Revenons au long métrage. Wokulski a son talon d’Achille.
Il a vécu son ascension seul et tombe amoureux d’Izabela Lecka, une jeune
aristocrate très belle… et ruinée. Mais s’il pense que celle-ci est vertueuse,
tellement il est épris d’elle et sans doute aveugle, elle se révèle d’une
grande duplicité, et elle comprend que sa position avantageuse lui permet de
manipuler Wokulski comme elle l’entend.
Izabela Lecka est l’éponyme poupée, une femme
toute d’apparence, mais que les hommes voient peut-être avant tout ainsi,
cherchant des femmes-objets pour satisfaire leur appétit, en oubliant l’être
humain derrière le visage de cire. Wokulski veut ainsi posséder l’amour d’Izabela
Lecka, lui qui pense pouvoir tout acheter…
Mais il va vite déchanter… Ce qui fait que l’on s’attache
à ce géant aux pieds d’argile. Ce héros qui semble omnipotent et qui est
dévasté par cet amour à sens unique. C’est aussi un personnage touchant car
malgré sa richesse et le fait qu’il évolue dans la haute société, il se soucie
de son peuple. Malgré ses zones d'ombre (qui lui donnent de l'épaisseur), c'est un personnage droit, avec un fort idéal social et humain. Ce long métrage est donc une œuvre profondément humaniste, lui
conférant une grande profondeur, bien au-delà se son aspect visuel éblouissant.
On le voit, « La Poupée » est un film
très riche sur le fond et la forme. C’est un long métrage puissant et
romanesque, mais aussi social. Avec une esthétique sublime, dont une bande son
magnifique, avec de beaux morceaux classiques rappelant une boîte à musique,
pour mieux matérialiser l’univers de faux semblants dans lequel s’ébattent les
aristocrates et la haute bourgeoisie de l’époque.
Je ne peux donc que vous conseiller de découvrir
cette pure merveille qu’est ce long métrage. Un film de l’acabit d’un « Guépard »

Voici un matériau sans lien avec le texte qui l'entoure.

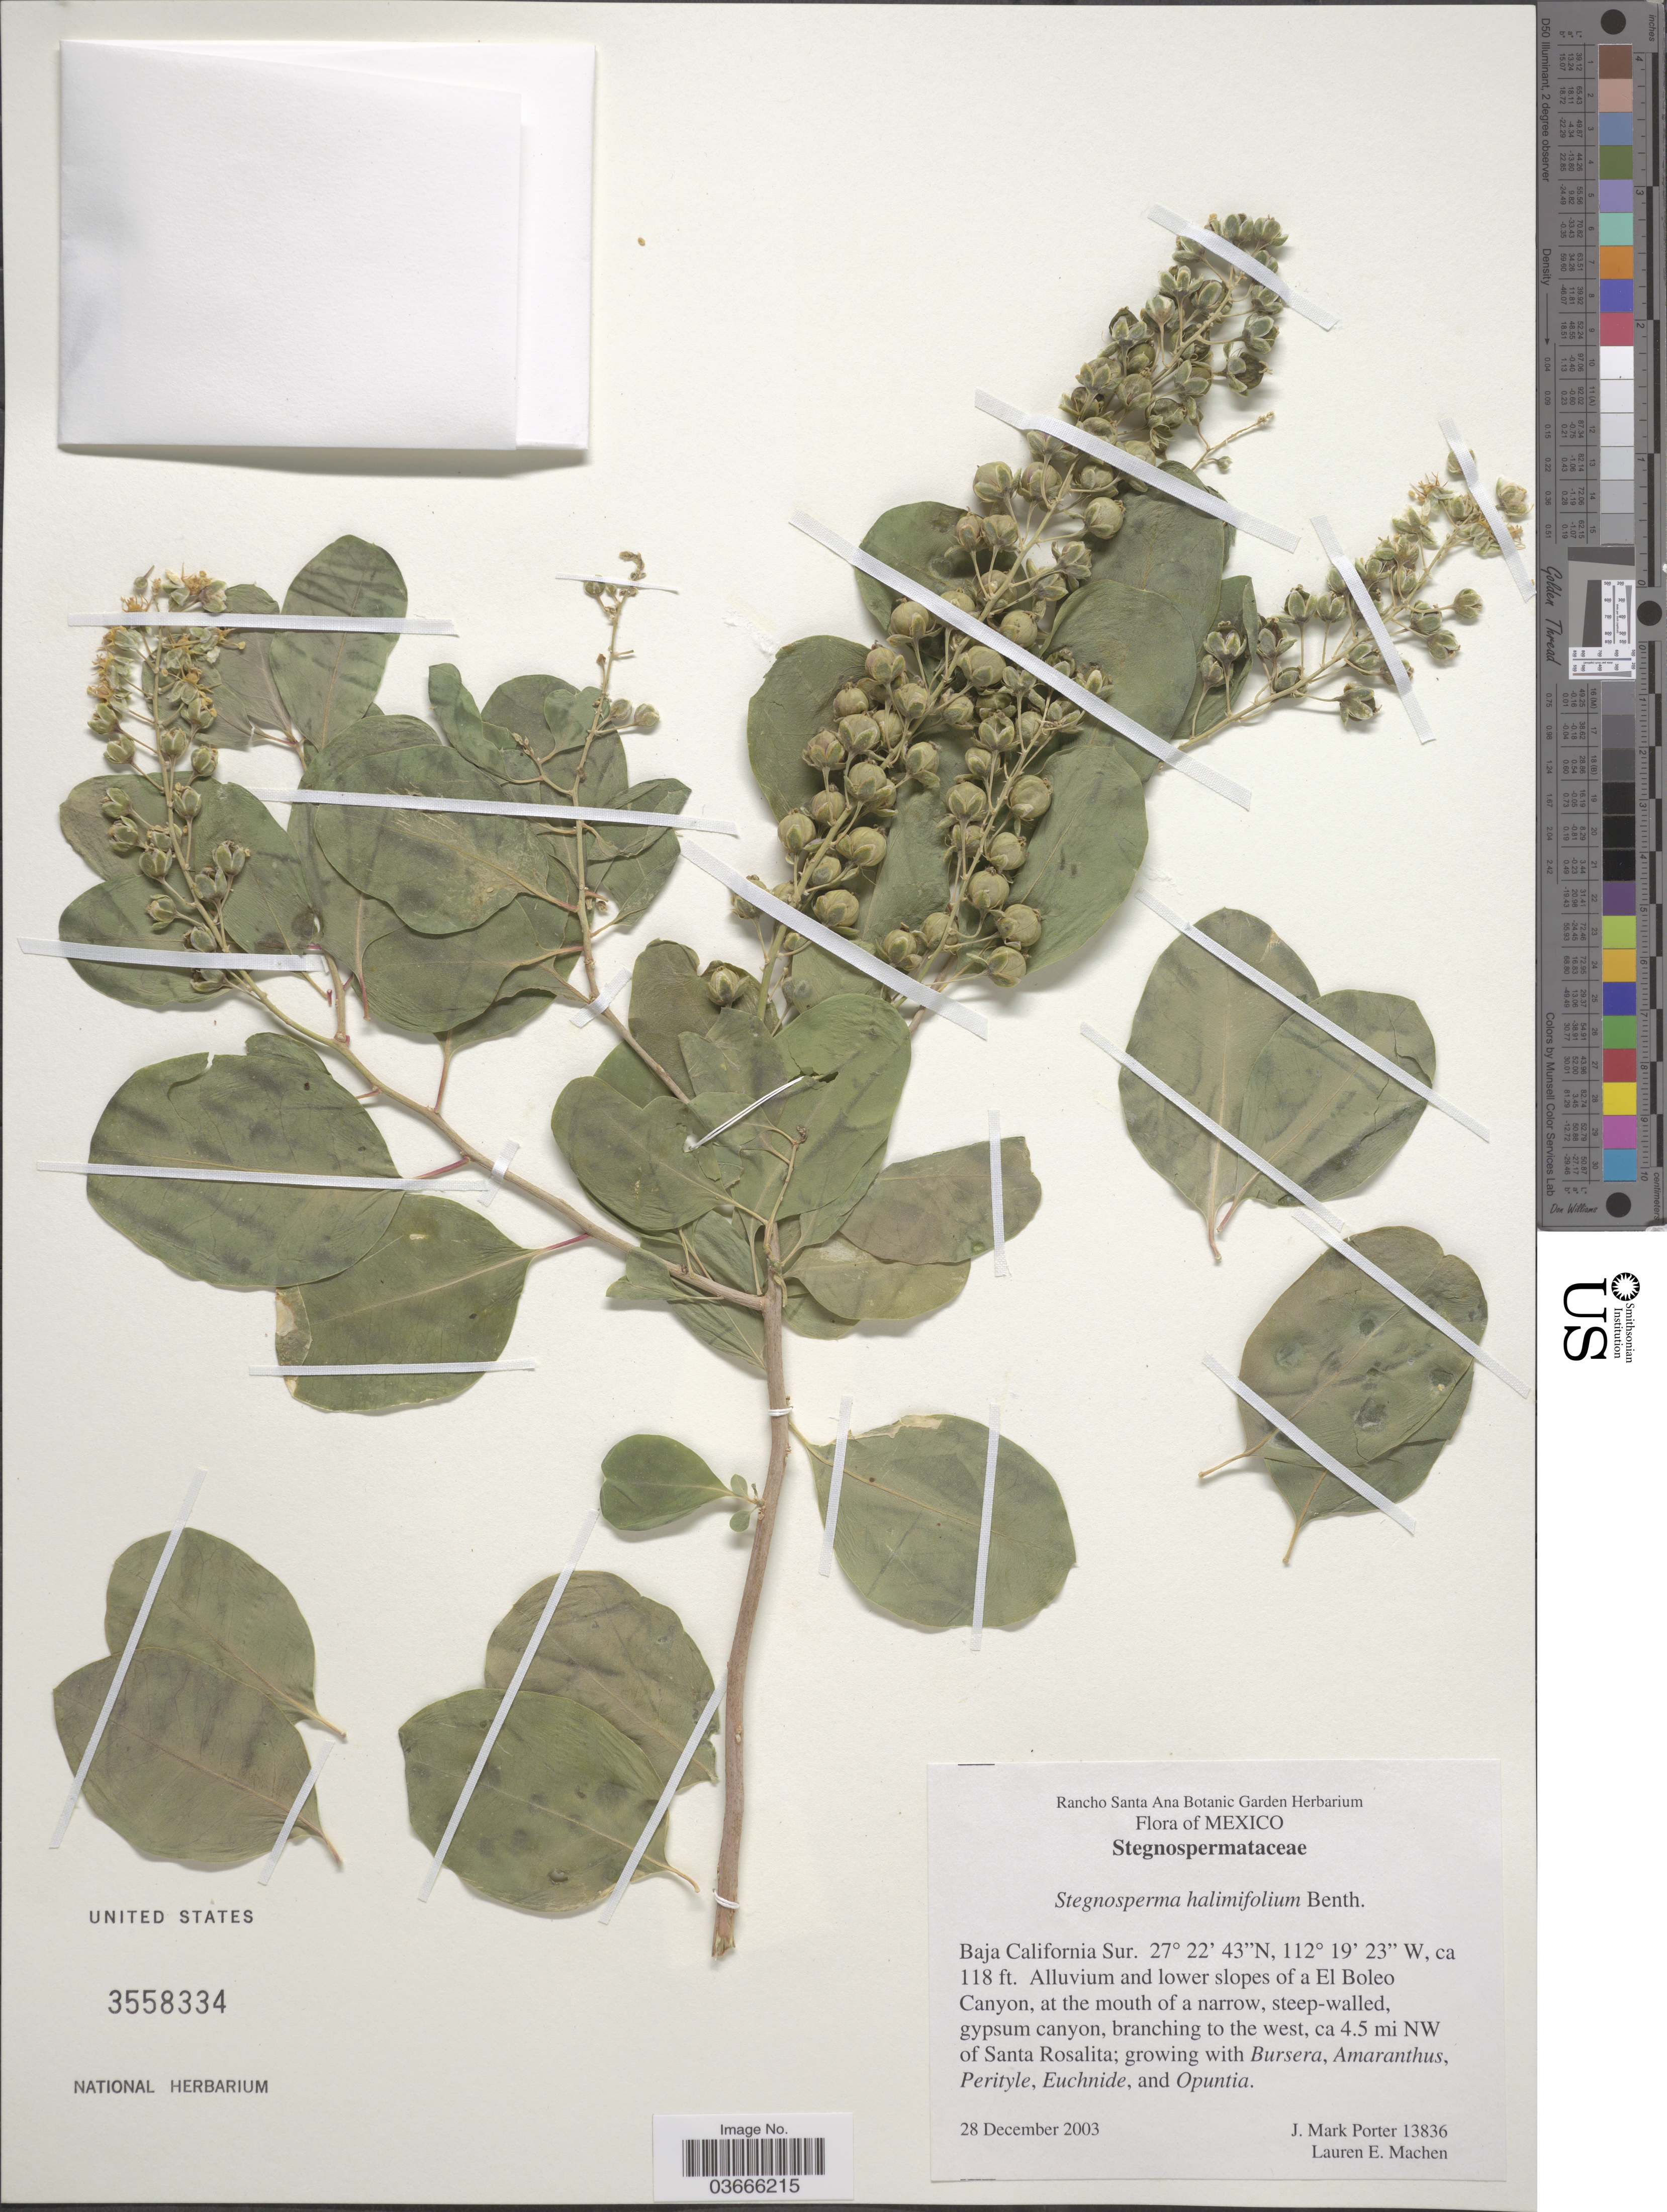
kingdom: Plantae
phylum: Tracheophyta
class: Magnoliopsida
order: Caryophyllales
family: Stegnospermataceae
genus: Stegnosperma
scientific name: Stegnosperma halimifolium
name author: Benth.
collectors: J. M. Porter & L. Machen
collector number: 13836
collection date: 2003-12-28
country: Mexico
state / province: Baja California Sur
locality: Alluvium and lower slopes of a El Boleo Canyon, at the mouth of a narrow, steep-walled, gypsum canyon, branching to the west, ca. 4.5 mi NW of Santa Rosalita.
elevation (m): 36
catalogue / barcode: US 3558334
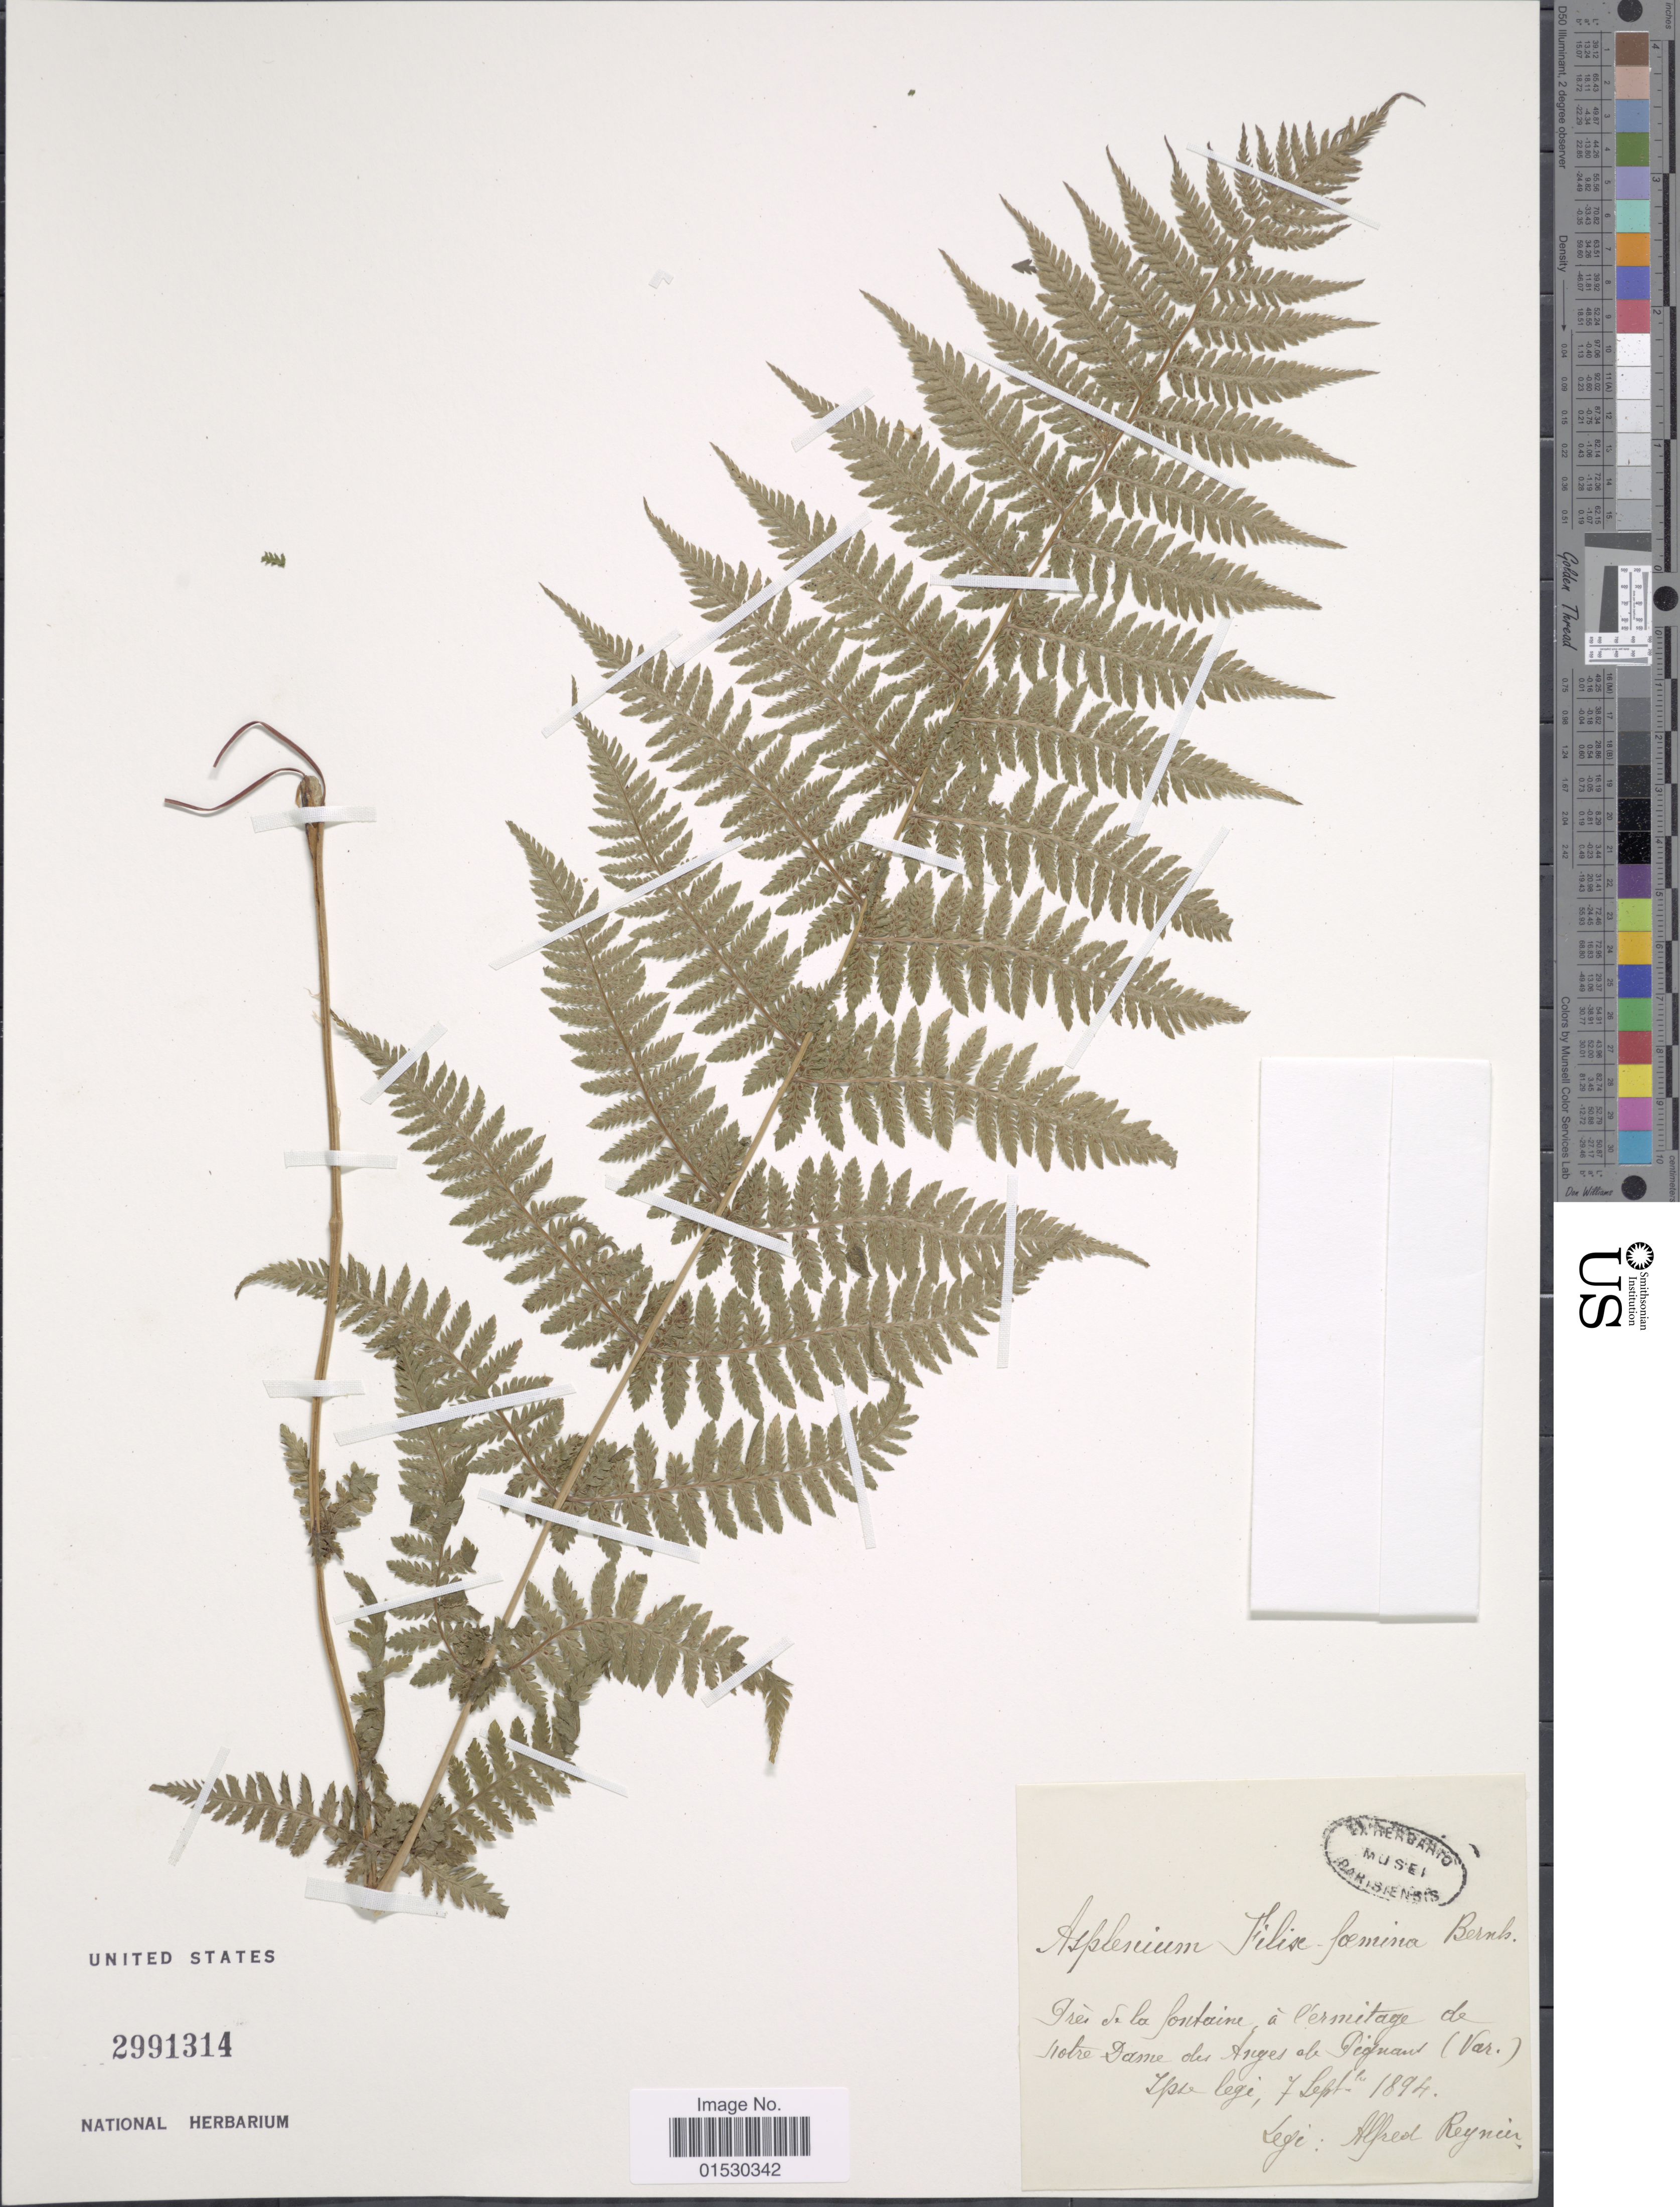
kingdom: Plantae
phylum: Tracheophyta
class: Polypodiopsida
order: Polypodiales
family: Athyriaceae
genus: Athyrium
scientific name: Athyrium filix-femina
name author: (L.) Roth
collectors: A. Reynier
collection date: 1894-09-07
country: France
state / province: Provence-Alpes-Côte d'Azur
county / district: Var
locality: Grei se la finatine a l'ermitage de notre Dame des Anges ab Pegnant (Var) Ips legi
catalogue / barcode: US 2991314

de Visconti, mais que je préfère, car « La Poupée » adjoint l’humanisme
au faste, le cœur à l’esprit. C’est un long métrage impressionnant par son
ambition et ses très nombreuses qualités. Un chef-d’œuvre absolu, perdu et
oublié. Sa restauration récente, promue par Malavida Films, qui font un
excellent travail de redécouverte du cinéma d’Europe Centrale et de l’Est (mais
pas que), devrait vous permettre d’en bénéficier vous aussi, et d’à votre tour
vous laisser surprendre par ce somptueux film.